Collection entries
++++
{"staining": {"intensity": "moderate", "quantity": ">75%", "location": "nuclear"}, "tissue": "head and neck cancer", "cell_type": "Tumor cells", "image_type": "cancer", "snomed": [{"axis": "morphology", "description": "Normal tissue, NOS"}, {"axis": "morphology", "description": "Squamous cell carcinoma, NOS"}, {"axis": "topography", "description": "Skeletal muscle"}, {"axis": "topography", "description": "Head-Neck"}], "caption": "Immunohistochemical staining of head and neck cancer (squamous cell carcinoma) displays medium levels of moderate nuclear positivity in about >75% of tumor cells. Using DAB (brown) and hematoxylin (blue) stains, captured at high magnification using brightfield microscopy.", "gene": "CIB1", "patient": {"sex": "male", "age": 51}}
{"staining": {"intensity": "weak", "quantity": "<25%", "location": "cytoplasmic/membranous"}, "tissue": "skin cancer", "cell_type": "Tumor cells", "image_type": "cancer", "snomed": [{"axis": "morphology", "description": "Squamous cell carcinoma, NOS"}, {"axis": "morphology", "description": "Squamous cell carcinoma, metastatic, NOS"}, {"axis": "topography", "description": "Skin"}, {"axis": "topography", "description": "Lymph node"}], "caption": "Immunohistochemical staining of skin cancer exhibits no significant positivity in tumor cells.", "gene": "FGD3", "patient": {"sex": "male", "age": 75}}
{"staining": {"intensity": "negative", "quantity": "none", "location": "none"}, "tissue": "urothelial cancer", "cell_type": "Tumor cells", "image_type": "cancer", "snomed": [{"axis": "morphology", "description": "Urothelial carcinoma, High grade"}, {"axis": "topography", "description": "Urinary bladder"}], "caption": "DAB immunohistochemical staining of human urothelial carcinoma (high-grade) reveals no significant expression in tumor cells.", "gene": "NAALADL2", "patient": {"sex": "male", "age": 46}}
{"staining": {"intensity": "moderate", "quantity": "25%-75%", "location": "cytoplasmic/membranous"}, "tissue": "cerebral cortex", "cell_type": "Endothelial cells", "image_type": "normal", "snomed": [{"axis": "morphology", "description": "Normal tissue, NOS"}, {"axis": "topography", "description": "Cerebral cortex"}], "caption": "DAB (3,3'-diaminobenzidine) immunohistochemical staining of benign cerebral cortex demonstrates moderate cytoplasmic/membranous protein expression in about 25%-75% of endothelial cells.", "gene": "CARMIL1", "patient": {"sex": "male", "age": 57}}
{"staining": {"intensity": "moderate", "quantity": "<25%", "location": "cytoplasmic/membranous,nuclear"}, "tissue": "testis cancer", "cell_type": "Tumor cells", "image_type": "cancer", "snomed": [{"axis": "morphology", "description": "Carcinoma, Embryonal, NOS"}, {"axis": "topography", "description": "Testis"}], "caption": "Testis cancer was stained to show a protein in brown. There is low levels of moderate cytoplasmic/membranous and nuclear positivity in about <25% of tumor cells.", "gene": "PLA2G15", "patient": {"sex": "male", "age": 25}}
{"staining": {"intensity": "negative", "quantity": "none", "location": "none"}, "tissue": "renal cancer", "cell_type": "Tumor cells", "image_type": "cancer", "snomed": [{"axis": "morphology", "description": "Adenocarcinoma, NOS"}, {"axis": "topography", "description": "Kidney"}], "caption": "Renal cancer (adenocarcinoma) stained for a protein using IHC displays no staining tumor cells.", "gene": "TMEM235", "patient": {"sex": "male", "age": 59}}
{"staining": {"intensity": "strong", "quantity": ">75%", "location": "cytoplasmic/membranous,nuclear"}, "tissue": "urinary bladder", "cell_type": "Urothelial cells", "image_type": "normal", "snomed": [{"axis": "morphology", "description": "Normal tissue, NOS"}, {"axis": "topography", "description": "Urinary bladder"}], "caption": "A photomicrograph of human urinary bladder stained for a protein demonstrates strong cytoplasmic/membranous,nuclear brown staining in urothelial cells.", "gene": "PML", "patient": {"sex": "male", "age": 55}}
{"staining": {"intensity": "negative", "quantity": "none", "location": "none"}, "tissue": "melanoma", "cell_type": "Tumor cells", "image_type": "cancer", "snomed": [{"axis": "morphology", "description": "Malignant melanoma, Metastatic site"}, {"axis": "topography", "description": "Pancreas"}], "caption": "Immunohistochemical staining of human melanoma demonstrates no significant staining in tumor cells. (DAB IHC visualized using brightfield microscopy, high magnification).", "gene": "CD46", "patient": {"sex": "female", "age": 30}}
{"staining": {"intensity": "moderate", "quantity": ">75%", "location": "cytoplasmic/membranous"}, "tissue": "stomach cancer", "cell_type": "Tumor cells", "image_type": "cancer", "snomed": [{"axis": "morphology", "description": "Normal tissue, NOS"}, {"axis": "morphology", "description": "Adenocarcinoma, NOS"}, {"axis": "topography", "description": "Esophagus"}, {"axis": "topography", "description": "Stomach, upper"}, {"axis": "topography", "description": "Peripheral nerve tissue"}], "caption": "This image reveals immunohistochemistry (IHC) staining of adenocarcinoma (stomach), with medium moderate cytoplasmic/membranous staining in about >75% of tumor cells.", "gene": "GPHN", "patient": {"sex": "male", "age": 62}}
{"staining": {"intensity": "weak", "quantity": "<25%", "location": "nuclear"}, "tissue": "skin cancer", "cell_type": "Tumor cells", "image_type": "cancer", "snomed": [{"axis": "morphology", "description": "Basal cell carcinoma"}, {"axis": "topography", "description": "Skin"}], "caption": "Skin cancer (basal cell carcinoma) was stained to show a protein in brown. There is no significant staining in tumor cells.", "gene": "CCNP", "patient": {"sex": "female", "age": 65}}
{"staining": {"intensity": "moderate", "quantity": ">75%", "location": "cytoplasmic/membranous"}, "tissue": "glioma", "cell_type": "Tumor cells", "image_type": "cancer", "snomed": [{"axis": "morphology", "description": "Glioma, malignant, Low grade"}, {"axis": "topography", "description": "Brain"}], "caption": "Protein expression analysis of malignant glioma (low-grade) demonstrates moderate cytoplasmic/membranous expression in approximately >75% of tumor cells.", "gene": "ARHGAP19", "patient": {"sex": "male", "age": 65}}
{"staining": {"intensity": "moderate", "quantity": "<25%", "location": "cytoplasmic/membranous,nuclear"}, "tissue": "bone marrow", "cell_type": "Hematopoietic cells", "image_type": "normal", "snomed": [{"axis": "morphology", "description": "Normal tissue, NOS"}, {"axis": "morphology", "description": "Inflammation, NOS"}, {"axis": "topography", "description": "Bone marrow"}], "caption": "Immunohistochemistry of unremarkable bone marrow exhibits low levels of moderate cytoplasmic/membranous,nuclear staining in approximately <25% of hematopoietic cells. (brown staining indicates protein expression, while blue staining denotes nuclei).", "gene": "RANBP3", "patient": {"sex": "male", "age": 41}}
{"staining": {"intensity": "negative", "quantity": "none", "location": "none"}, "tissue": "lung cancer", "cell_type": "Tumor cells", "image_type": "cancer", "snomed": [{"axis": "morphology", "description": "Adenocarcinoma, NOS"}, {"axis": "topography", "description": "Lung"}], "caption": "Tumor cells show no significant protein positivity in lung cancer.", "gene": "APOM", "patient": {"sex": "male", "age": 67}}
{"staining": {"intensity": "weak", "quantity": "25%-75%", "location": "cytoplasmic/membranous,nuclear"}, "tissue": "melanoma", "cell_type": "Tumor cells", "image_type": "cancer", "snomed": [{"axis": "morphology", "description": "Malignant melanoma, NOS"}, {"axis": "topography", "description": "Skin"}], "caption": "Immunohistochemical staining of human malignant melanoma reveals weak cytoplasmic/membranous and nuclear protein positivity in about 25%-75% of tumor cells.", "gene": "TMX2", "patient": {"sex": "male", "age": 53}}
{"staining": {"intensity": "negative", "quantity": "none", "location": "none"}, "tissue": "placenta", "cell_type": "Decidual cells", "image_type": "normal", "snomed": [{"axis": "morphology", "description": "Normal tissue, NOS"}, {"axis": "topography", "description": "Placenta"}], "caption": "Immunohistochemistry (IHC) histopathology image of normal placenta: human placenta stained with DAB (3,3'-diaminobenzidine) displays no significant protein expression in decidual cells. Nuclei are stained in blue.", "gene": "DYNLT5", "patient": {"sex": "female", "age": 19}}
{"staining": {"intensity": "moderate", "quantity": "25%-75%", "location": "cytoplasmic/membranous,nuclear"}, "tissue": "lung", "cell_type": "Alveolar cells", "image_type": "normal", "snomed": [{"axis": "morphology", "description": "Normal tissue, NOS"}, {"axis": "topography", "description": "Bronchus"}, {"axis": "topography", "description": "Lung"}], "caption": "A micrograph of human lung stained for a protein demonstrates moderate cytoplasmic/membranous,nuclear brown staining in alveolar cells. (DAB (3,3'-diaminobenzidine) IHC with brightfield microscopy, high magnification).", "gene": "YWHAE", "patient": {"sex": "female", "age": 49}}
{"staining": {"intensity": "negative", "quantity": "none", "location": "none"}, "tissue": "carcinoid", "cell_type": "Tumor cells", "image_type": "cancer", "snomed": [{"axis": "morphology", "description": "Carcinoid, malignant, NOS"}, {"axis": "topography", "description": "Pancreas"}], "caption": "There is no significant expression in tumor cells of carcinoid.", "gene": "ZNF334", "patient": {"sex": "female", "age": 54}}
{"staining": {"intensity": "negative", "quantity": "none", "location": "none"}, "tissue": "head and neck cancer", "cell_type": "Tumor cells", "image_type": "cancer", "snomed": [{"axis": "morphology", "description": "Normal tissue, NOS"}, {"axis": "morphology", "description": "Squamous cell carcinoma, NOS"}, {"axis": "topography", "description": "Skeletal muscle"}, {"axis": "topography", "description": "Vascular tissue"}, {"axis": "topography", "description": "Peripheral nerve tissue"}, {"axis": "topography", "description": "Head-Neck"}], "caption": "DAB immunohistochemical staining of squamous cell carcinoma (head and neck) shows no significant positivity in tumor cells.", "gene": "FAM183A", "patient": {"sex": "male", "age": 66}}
++++
**Task item:**
What is wanted is the line containing "tumor cells of" and every line after it through the last line of the entries, printed exactly.

**Completed task:**
{"staining": {"intensity": "negative", "quantity": "none", "location": "none"}, "tissue": "carcinoid", "cell_type": "Tumor cells", "image_type": "cancer", "snomed": [{"axis": "morphology", "description": "Carcinoid, malignant, NOS"}, {"axis": "topography", "description": "Pancreas"}], "caption": "There is no significant expression in tumor cells of carcinoid.", "gene": "ZNF334", "patient": {"sex": "female", "age": 54}}
{"staining": {"intensity": "negative", "quantity": "none", "location": "none"}, "tissue": "head and neck cancer", "cell_type": "Tumor cells", "image_type": "cancer", "snomed": [{"axis": "morphology", "description": "Normal tissue, NOS"}, {"axis": "morphology", "description": "Squamous cell carcinoma, NOS"}, {"axis": "topography", "description": "Skeletal muscle"}, {"axis": "topography", "description": "Vascular tissue"}, {"axis": "topography", "description": "Peripheral nerve tissue"}, {"axis": "topography", "description": "Head-Neck"}], "caption": "DAB immunohistochemical staining of squamous cell carcinoma (head and neck) shows no significant positivity in tumor cells.", "gene": "FAM183A", "patient": {"sex": "male", "age": 66}}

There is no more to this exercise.